Our company has conducted literally thousands of mystery shops in the Education industry, everything from an elementary school to a four year university. And one thing we have noticed consistently is that when it comes to customer service in Education, perception is reality.
When you don’t respond to e-mails in Education, they perceive you’re non-responsive. When customers or parents or students are forced to wait long periods of time without having the wait acknowledged, they perceive that they are not important to you. When the customer has to complete the same information on multiple forms, they feel you’re inefficient. When they leave you a voice mail, and you don’t respond two or three days later, they feel like you don’t care.
Maybe you are organized, maybe you do care, maybe you are responsive, maybe you are organized. But from the customer’s perspective, you’re not. And if the customer – whether that be a student or parent or family member or even an internal customer or co-worker – perceives something, then to them it is a reality. And when those people are making decisions about whether to recommend you or not, they are making the decision based on their perception.
When they’re making a decision about whether to talk bad about your organization or you personally in front of others or whether to talk positively, they are making that decision based on their perceptions.
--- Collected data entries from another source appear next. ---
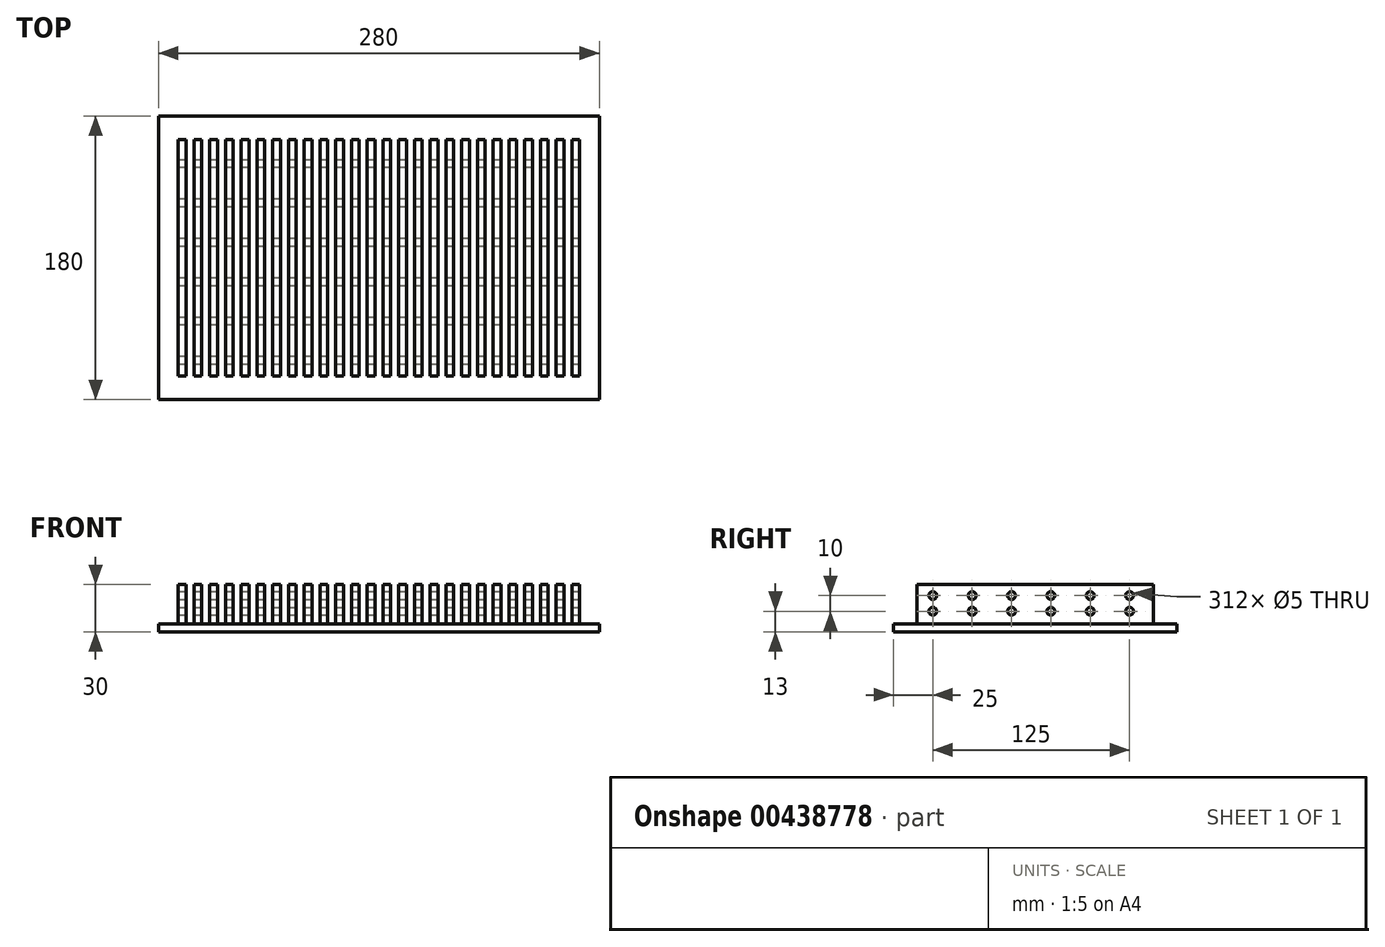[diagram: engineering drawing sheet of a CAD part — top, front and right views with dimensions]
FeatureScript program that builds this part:
annotation { "Feature Type Name" : "Feature", "Feature Type Description" : "" }
export const myFeature = defineFeature(function(context is Context, id is Id, definition is map)
    precondition{}
    {
        {
            var Q0;
            Q0=qCreatedBy(makeId("Front.planeOp"),FACE);
            var sketch = newSketch(context, id + "F0", { "sketchPlane" : qUnion([Q0])});
            skLineSegment(sketch, "E0.bottom", {"start": v(140, 2.5) * mm, "end": v(-140, 2.5) * mm});
            skLineSegment(sketch, "E0.top", {"start": v(140, -2.5) * mm, "end": v(-140, -2.5) * mm});
            skLineSegment(sketch, "E0.left", {"start": v(140, 2.5) * mm, "end": v(140, -2.5) * mm});
            skLineSegment(sketch, "E0.right", {"start": v(-140, 2.5) * mm, "end": v(-140, -2.5) * mm});
            skPoint(sketch, "E0.middle", {"position": v(0, 0) * mm});
            skLineSegment(sketch, "E1.bottom", {"start": v(-127.5, 2.5) * mm, "end": v(-122.5, 2.5) * mm});
            skLineSegment(sketch, "E1.top", {"start": v(-127.5, 27.5) * mm, "end": v(-122.5, 27.5) * mm});
            skLineSegment(sketch, "E1.left", {"start": v(-127.5, 2.5) * mm, "end": v(-127.5, 27.5) * mm});
            skLineSegment(sketch, "E1.right", {"start": v(-122.5, 2.5) * mm, "end": v(-122.5, 27.5) * mm});
            skLineSegment(sketch, "E2.1.0.0", {"start": v(-112.5, 2.5) * mm, "end": v(-112.5, 27.5) * mm});
            skLineSegment(sketch, "E2.1.0.1", {"start": v(-117.5, 2.5) * mm, "end": v(-112.5, 2.5) * mm});
            skLineSegment(sketch, "E2.1.0.2", {"start": v(-117.5, 2.5) * mm, "end": v(-117.5, 27.5) * mm});
            skLineSegment(sketch, "E2.1.0.3", {"start": v(-117.5, 27.5) * mm, "end": v(-112.5, 27.5) * mm});
            skLineSegment(sketch, "E2.2.0.0", {"start": v(-102.5, 2.5) * mm, "end": v(-102.5, 27.5) * mm});
            skLineSegment(sketch, "E2.2.0.1", {"start": v(-107.5, 2.5) * mm, "end": v(-102.5, 2.5) * mm});
            skLineSegment(sketch, "E2.2.0.2", {"start": v(-107.5, 2.5) * mm, "end": v(-107.5, 27.5) * mm});
            skLineSegment(sketch, "E2.2.0.3", {"start": v(-107.5, 27.5) * mm, "end": v(-102.5, 27.5) * mm});
            skLineSegment(sketch, "E2.3.0.0", {"start": v(-92.5, 2.5) * mm, "end": v(-92.5, 27.5) * mm});
            skLineSegment(sketch, "E2.3.0.1", {"start": v(-97.5, 2.5) * mm, "end": v(-92.5, 2.5) * mm});
            skLineSegment(sketch, "E2.3.0.2", {"start": v(-97.5, 2.5) * mm, "end": v(-97.5, 27.5) * mm});
            skLineSegment(sketch, "E2.3.0.3", {"start": v(-97.5, 27.5) * mm, "end": v(-92.5, 27.5) * mm});
            skLineSegment(sketch, "E2.4.0.0", {"start": v(-82.5, 2.5) * mm, "end": v(-82.5, 27.5) * mm});
            skLineSegment(sketch, "E2.4.0.1", {"start": v(-87.5, 2.5) * mm, "end": v(-82.5, 2.5) * mm});
            skLineSegment(sketch, "E2.4.0.2", {"start": v(-87.5, 2.5) * mm, "end": v(-87.5, 27.5) * mm});
            skLineSegment(sketch, "E2.4.0.3", {"start": v(-87.5, 27.5) * mm, "end": v(-82.5, 27.5) * mm});
            skLineSegment(sketch, "E2.5.0.0", {"start": v(-72.5, 2.5) * mm, "end": v(-72.5, 27.5) * mm});
            skLineSegment(sketch, "E2.5.0.1", {"start": v(-77.5, 2.5) * mm, "end": v(-72.5, 2.5) * mm});
            skLineSegment(sketch, "E2.5.0.2", {"start": v(-77.5, 2.5) * mm, "end": v(-77.5, 27.5) * mm});
            skLineSegment(sketch, "E2.5.0.3", {"start": v(-77.5, 27.5) * mm, "end": v(-72.5, 27.5) * mm});
            skLineSegment(sketch, "E2.6.0.0", {"start": v(-62.5, 2.5) * mm, "end": v(-62.5, 27.5) * mm});
            skLineSegment(sketch, "E2.6.0.1", {"start": v(-67.5, 2.5) * mm, "end": v(-62.5, 2.5) * mm});
            skLineSegment(sketch, "E2.6.0.2", {"start": v(-67.5, 2.5) * mm, "end": v(-67.5, 27.5) * mm});
            skLineSegment(sketch, "E2.6.0.3", {"start": v(-67.5, 27.5) * mm, "end": v(-62.5, 27.5) * mm});
            skLineSegment(sketch, "E2.7.0.0", {"start": v(-52.5, 2.5) * mm, "end": v(-52.5, 27.5) * mm});
            skLineSegment(sketch, "E2.7.0.1", {"start": v(-57.5, 2.5) * mm, "end": v(-52.5, 2.5) * mm});
            skLineSegment(sketch, "E2.7.0.2", {"start": v(-57.5, 2.5) * mm, "end": v(-57.5, 27.5) * mm});
            skLineSegment(sketch, "E2.7.0.3", {"start": v(-57.5, 27.5) * mm, "end": v(-52.5, 27.5) * mm});
            skLineSegment(sketch, "E2.8.0.0", {"start": v(-42.5, 2.5) * mm, "end": v(-42.5, 27.5) * mm});
            skLineSegment(sketch, "E2.8.0.1", {"start": v(-47.5, 2.5) * mm, "end": v(-42.5, 2.5) * mm});
            skLineSegment(sketch, "E2.8.0.2", {"start": v(-47.5, 2.5) * mm, "end": v(-47.5, 27.5) * mm});
            skLineSegment(sketch, "E2.8.0.3", {"start": v(-47.5, 27.5) * mm, "end": v(-42.5, 27.5) * mm});
            skLineSegment(sketch, "E2.9.0.0", {"start": v(-32.5, 2.5) * mm, "end": v(-32.5, 27.5) * mm});
            skLineSegment(sketch, "E2.9.0.1", {"start": v(-37.5, 2.5) * mm, "end": v(-32.5, 2.5) * mm});
            skLineSegment(sketch, "E2.9.0.2", {"start": v(-37.5, 2.5) * mm, "end": v(-37.5, 27.5) * mm});
            skLineSegment(sketch, "E2.9.0.3", {"start": v(-37.5, 27.5) * mm, "end": v(-32.5, 27.5) * mm});
            skLineSegment(sketch, "E2.10.0.0", {"start": v(-22.5, 2.5) * mm, "end": v(-22.5, 27.5) * mm});
            skLineSegment(sketch, "E2.10.0.1", {"start": v(-27.5, 2.5) * mm, "end": v(-22.5, 2.5) * mm});
            skLineSegment(sketch, "E2.10.0.2", {"start": v(-27.5, 2.5) * mm, "end": v(-27.5, 27.5) * mm});
            skLineSegment(sketch, "E2.10.0.3", {"start": v(-27.5, 27.5) * mm, "end": v(-22.5, 27.5) * mm});
            skLineSegment(sketch, "E2.11.0.0", {"start": v(-12.5, 2.5) * mm, "end": v(-12.5, 27.5) * mm});
            skLineSegment(sketch, "E2.11.0.1", {"start": v(-17.5, 2.5) * mm, "end": v(-12.5, 2.5) * mm});
            skLineSegment(sketch, "E2.11.0.2", {"start": v(-17.5, 2.5) * mm, "end": v(-17.5, 27.5) * mm});
            skLineSegment(sketch, "E2.11.0.3", {"start": v(-17.5, 27.5) * mm, "end": v(-12.5, 27.5) * mm});
            skLineSegment(sketch, "E2.12.0.0", {"start": v(-2.5, 2.5) * mm, "end": v(-2.5, 27.5) * mm});
            skLineSegment(sketch, "E2.12.0.1", {"start": v(-7.5, 2.5) * mm, "end": v(-2.5, 2.5) * mm});
            skLineSegment(sketch, "E2.12.0.2", {"start": v(-7.5, 2.5) * mm, "end": v(-7.5, 27.5) * mm});
            skLineSegment(sketch, "E2.12.0.3", {"start": v(-7.5, 27.5) * mm, "end": v(-2.5, 27.5) * mm});
            skLineSegment(sketch, "E2.13.0.0", {"start": v(7.5, 2.5) * mm, "end": v(7.5, 27.5) * mm});
            skLineSegment(sketch, "E2.13.0.1", {"start": v(2.5, 2.5) * mm, "end": v(7.5, 2.5) * mm});
            skLineSegment(sketch, "E2.13.0.2", {"start": v(2.5, 2.5) * mm, "end": v(2.5, 27.5) * mm});
            skLineSegment(sketch, "E2.13.0.3", {"start": v(2.5, 27.5) * mm, "end": v(7.5, 27.5) * mm});
            skLineSegment(sketch, "E2.14.0.0", {"start": v(17.5, 2.5) * mm, "end": v(17.5, 27.5) * mm});
            skLineSegment(sketch, "E2.14.0.1", {"start": v(12.5, 2.5) * mm, "end": v(17.5, 2.5) * mm});
            skLineSegment(sketch, "E2.14.0.2", {"start": v(12.5, 2.5) * mm, "end": v(12.5, 27.5) * mm});
            skLineSegment(sketch, "E2.14.0.3", {"start": v(12.5, 27.5) * mm, "end": v(17.5, 27.5) * mm});
            skLineSegment(sketch, "E2.15.0.0", {"start": v(27.5, 2.5) * mm, "end": v(27.5, 27.5) * mm});
            skLineSegment(sketch, "E2.15.0.1", {"start": v(22.5, 2.5) * mm, "end": v(27.5, 2.5) * mm});
            skLineSegment(sketch, "E2.15.0.2", {"start": v(22.5, 2.5) * mm, "end": v(22.5, 27.5) * mm});
            skLineSegment(sketch, "E2.15.0.3", {"start": v(22.5, 27.5) * mm, "end": v(27.5, 27.5) * mm});
            skLineSegment(sketch, "E2.16.0.0", {"start": v(37.5, 2.5) * mm, "end": v(37.5, 27.5) * mm});
            skLineSegment(sketch, "E2.16.0.1", {"start": v(32.5, 2.5) * mm, "end": v(37.5, 2.5) * mm});
            skLineSegment(sketch, "E2.16.0.2", {"start": v(32.5, 2.5) * mm, "end": v(32.5, 27.5) * mm});
            skLineSegment(sketch, "E2.16.0.3", {"start": v(32.5, 27.5) * mm, "end": v(37.5, 27.5) * mm});
            skLineSegment(sketch, "E2.17.0.0", {"start": v(47.5, 2.5) * mm, "end": v(47.5, 27.5) * mm});
            skLineSegment(sketch, "E2.17.0.1", {"start": v(42.5, 2.5) * mm, "end": v(47.5, 2.5) * mm});
            skLineSegment(sketch, "E2.17.0.2", {"start": v(42.5, 2.5) * mm, "end": v(42.5, 27.5) * mm});
            skLineSegment(sketch, "E2.17.0.3", {"start": v(42.5, 27.5) * mm, "end": v(47.5, 27.5) * mm});
            skLineSegment(sketch, "E2.18.0.0", {"start": v(57.5, 2.5) * mm, "end": v(57.5, 27.5) * mm});
            skLineSegment(sketch, "E2.18.0.1", {"start": v(52.5, 2.5) * mm, "end": v(57.5, 2.5) * mm});
            skLineSegment(sketch, "E2.18.0.2", {"start": v(52.5, 2.5) * mm, "end": v(52.5, 27.5) * mm});
            skLineSegment(sketch, "E2.18.0.3", {"start": v(52.5, 27.5) * mm, "end": v(57.5, 27.5) * mm});
            skLineSegment(sketch, "E2.19.0.0", {"start": v(67.5, 2.5) * mm, "end": v(67.5, 27.5) * mm});
            skLineSegment(sketch, "E2.19.0.1", {"start": v(62.5, 2.5) * mm, "end": v(67.5, 2.5) * mm});
            skLineSegment(sketch, "E2.19.0.2", {"start": v(62.5, 2.5) * mm, "end": v(62.5, 27.5) * mm});
            skLineSegment(sketch, "E2.19.0.3", {"start": v(62.5, 27.5) * mm, "end": v(67.5, 27.5) * mm});
            skLineSegment(sketch, "E2.20.0.0", {"start": v(77.5, 2.5) * mm, "end": v(77.5, 27.5) * mm});
            skLineSegment(sketch, "E2.20.0.1", {"start": v(72.5, 2.5) * mm, "end": v(77.5, 2.5) * mm});
            skLineSegment(sketch, "E2.20.0.2", {"start": v(72.5, 2.5) * mm, "end": v(72.5, 27.5) * mm});
            skLineSegment(sketch, "E2.20.0.3", {"start": v(72.5, 27.5) * mm, "end": v(77.5, 27.5) * mm});
            skLineSegment(sketch, "E2.21.0.0", {"start": v(87.5, 2.5) * mm, "end": v(87.5, 27.5) * mm});
            skLineSegment(sketch, "E2.21.0.1", {"start": v(82.5, 2.5) * mm, "end": v(87.5, 2.5) * mm});
            skLineSegment(sketch, "E2.21.0.2", {"start": v(82.5, 2.5) * mm, "end": v(82.5, 27.5) * mm});
            skLineSegment(sketch, "E2.21.0.3", {"start": v(82.5, 27.5) * mm, "end": v(87.5, 27.5) * mm});
            skLineSegment(sketch, "E2.22.0.0", {"start": v(97.5, 2.5) * mm, "end": v(97.5, 27.5) * mm});
            skLineSegment(sketch, "E2.22.0.1", {"start": v(92.5, 2.5) * mm, "end": v(97.5, 2.5) * mm});
            skLineSegment(sketch, "E2.22.0.2", {"start": v(92.5, 2.5) * mm, "end": v(92.5, 27.5) * mm});
            skLineSegment(sketch, "E2.22.0.3", {"start": v(92.5, 27.5) * mm, "end": v(97.5, 27.5) * mm});
            skLineSegment(sketch, "E2.23.0.0", {"start": v(107.5, 2.5) * mm, "end": v(107.5, 27.5) * mm});
            skLineSegment(sketch, "E2.23.0.1", {"start": v(102.5, 2.5) * mm, "end": v(107.5, 2.5) * mm});
            skLineSegment(sketch, "E2.23.0.2", {"start": v(102.5, 2.5) * mm, "end": v(102.5, 27.5) * mm});
            skLineSegment(sketch, "E2.23.0.3", {"start": v(102.5, 27.5) * mm, "end": v(107.5, 27.5) * mm});
            skLineSegment(sketch, "E2.24.0.0", {"start": v(117.5, 2.5) * mm, "end": v(117.5, 27.5) * mm});
            skLineSegment(sketch, "E2.24.0.1", {"start": v(112.5, 2.5) * mm, "end": v(117.5, 2.5) * mm});
            skLineSegment(sketch, "E2.24.0.2", {"start": v(112.5, 2.5) * mm, "end": v(112.5, 27.5) * mm});
            skLineSegment(sketch, "E2.24.0.3", {"start": v(112.5, 27.5) * mm, "end": v(117.5, 27.5) * mm});
            skLineSegment(sketch, "E2.25.0.0", {"start": v(127.5, 2.5) * mm, "end": v(127.5, 27.5) * mm});
            skLineSegment(sketch, "E2.25.0.1", {"start": v(122.5, 2.5) * mm, "end": v(127.5, 2.5) * mm});
            skLineSegment(sketch, "E2.25.0.2", {"start": v(122.5, 2.5) * mm, "end": v(122.5, 27.5) * mm});
            skLineSegment(sketch, "E2.25.0.3", {"start": v(122.5, 27.5) * mm, "end": v(127.5, 27.5) * mm});
            skLineSegment(sketch, "E2.direction1", {"start": v(-127.5, 2.5) * mm, "end": v(-117.5, 2.5) * mm, "construction": true});
            skSolve(sketch);
        }
        {
            var Q0;
            Q0 = qSketchRegion(id + "F0", true);
            extrude(context, id + "F1", {"entities" : qUnion([Q0]), "endBound" : BoundingType.SYMMETRIC, "depth" : 180 * mm});
        }
        {
            var Q0;
            Q0=qCreatedBy(makeId("Right.planeOp"),FACE);
            var sketch = newSketch(context, id + "F2", { "sketchPlane" : qUnion([Q0])});
            skLineSegment(sketch, "E3.bottom", {"start": v(-90, 27.5) * mm, "end": v(-75, 27.5) * mm});
            skLineSegment(sketch, "E3.top", {"start": v(-90, 2.5) * mm, "end": v(-75, 2.5) * mm});
            skLineSegment(sketch, "E3.left", {"start": v(-90, 27.5) * mm, "end": v(-90, 2.5) * mm});
            skLineSegment(sketch, "E3.right", {"start": v(-75, 27.5) * mm, "end": v(-75, 2.5) * mm});
            skLineSegment(sketch, "E4.MirrorCS", {"start": v(75, 27.5) * mm, "end": v(75, 2.5) * mm});
            skLineSegment(sketch, "E5.MirrorCS", {"start": v(90, 27.5) * mm, "end": v(90, 2.5) * mm});
            skLineSegment(sketch, "E6.MirrorCS", {"start": v(90, 27.5) * mm, "end": v(75, 27.5) * mm});
            skLineSegment(sketch, "E7.MirrorCS", {"start": v(90, 2.5) * mm, "end": v(75, 2.5) * mm});
            skSolve(sketch);
        }
        {
            var Q0;
            Q0 = qSketchRegion(id + "F2", true);
            extrude(context, id + "F3", {"entities" : qUnion([Q0]), "operationType" : NewBodyOperationType.REMOVE, "endBound" : BoundingType.THROUGH_ALL, "depth" : 25 * mm, "hasSecondDirection" : true, "secondDirectionBound" : SecondDirectionBoundingType.THROUGH_ALL, "secondDirectionOppositeDirection" : true, "secondDirectionDepth" : 25 * mm});
        }
        {
            var Q0;
            Q0=qCreatedBy(makeId("Right.planeOp"),FACE);
            var sketch = newSketch(context, id + "F4", { "sketchPlane" : qUnion([Q0])});
            skCircle(sketch, "E8", {"center": v(-65, 20.5) * mm, "radius": 2.5 * mm});
            skCircle(sketch, "E9", {"center": v(-65, 10.5) * mm, "radius": 2.5 * mm});
            skCircle(sketch, "E10.1.0.0", {"center": v(-40, 20.5) * mm, "radius": 2.5 * mm});
            skCircle(sketch, "E10.1.0.1", {"center": v(-40, 10.5) * mm, "radius": 2.5 * mm});
            skCircle(sketch, "E10.2.0.0", {"center": v(-15, 20.5) * mm, "radius": 2.5 * mm});
            skCircle(sketch, "E10.2.0.1", {"center": v(-15, 10.5) * mm, "radius": 2.5 * mm});
            skCircle(sketch, "E10.3.0.0", {"center": v(10, 20.5) * mm, "radius": 2.5 * mm});
            skCircle(sketch, "E10.3.0.1", {"center": v(10, 10.5) * mm, "radius": 2.5 * mm});
            skCircle(sketch, "E10.4.0.0", {"center": v(35, 20.5) * mm, "radius": 2.5 * mm});
            skCircle(sketch, "E10.4.0.1", {"center": v(35, 10.5) * mm, "radius": 2.5 * mm});
            skCircle(sketch, "E10.5.0.0", {"center": v(60, 20.5) * mm, "radius": 2.5 * mm});
            skCircle(sketch, "E10.5.0.1", {"center": v(60, 10.5) * mm, "radius": 2.5 * mm});
            skLineSegment(sketch, "E10.direction1", {"start": v(-65, 20.5) * mm, "end": v(-40, 20.5) * mm, "construction": true});
            skSolve(sketch);
        }
        {
            var Q0;
            Q0 = qSketchRegion(id + "F4", true);
            extrude(context, id + "F5", {"entities" : qUnion([Q0]), "operationType" : NewBodyOperationType.REMOVE, "endBound" : BoundingType.THROUGH_ALL, "oppositeDirection" : true, "depth" : 25 * mm, "hasSecondDirection" : true, "secondDirectionBound" : SecondDirectionBoundingType.THROUGH_ALL, "secondDirectionOppositeDirection" : false, "secondDirectionDepth" : 25 * mm});
        }
    });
When they are recommending you to others or recommending that others go elsewhere and avoid your educational institution, they are basing their recommendation on their perceptions of your organization. And if they are deciding to attend your school or go elsewhere, if they are deciding to pay tuition or just delay some payments for a while, they are basing these decisions on how they feel about, how they perceive your organization.
For educational institutions, if you want to improve what others perceive about you, you need to be measuring it and taking it seriously. Because in the decisions people make, it doesn’t matter what you do or what you intended to do as much as it matters what they perceive about you and your organization.